■ WHAT THIS TASK INVOLVES: Please print the entries below exactly, from the line with "left front paw: (106, 332)" through the line with "left back paw: (292, 402)", including both of those lines and leaving out all others.

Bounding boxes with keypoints
..............................
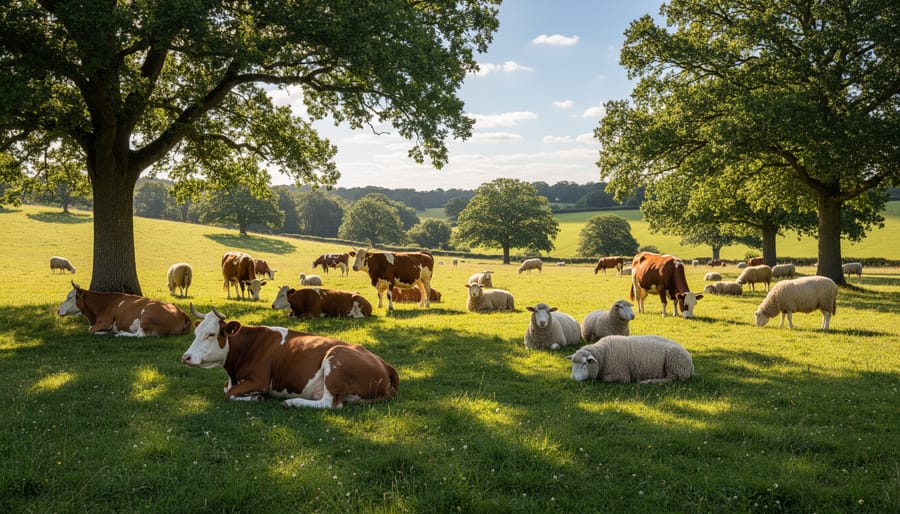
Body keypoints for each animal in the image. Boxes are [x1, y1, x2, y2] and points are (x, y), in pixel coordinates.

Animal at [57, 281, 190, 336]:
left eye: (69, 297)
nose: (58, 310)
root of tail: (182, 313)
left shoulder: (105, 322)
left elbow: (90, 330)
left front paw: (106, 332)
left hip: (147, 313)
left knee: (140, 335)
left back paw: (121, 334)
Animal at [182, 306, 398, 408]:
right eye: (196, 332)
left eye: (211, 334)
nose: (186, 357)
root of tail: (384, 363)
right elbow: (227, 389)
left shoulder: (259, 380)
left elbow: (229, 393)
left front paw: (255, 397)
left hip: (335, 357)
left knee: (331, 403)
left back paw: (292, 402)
..............................
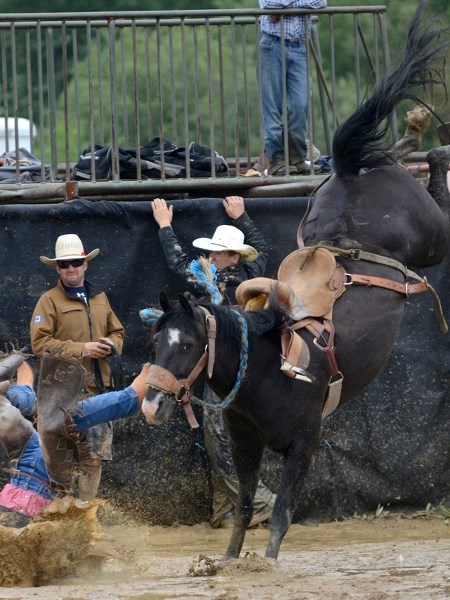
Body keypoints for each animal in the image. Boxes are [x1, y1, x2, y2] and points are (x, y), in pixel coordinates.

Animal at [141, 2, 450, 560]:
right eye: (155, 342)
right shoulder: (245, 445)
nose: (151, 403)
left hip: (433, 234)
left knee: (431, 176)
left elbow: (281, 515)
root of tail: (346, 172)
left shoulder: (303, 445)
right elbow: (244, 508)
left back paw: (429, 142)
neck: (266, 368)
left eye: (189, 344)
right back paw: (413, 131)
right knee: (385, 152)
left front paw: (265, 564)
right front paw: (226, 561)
..............................
■ RESPONSE BOX:
left front paw: (106, 332)
left hip: (147, 313)
left knee: (140, 335)
left back paw: (121, 334)
Animal at [182, 306, 398, 408]:
right eye: (196, 332)
left eye: (211, 334)
nose: (186, 357)
root of tail: (384, 363)
right elbow: (227, 389)
left shoulder: (259, 380)
left elbow: (229, 393)
left front paw: (255, 397)
left hip: (335, 357)
left knee: (331, 403)
left back paw: (292, 402)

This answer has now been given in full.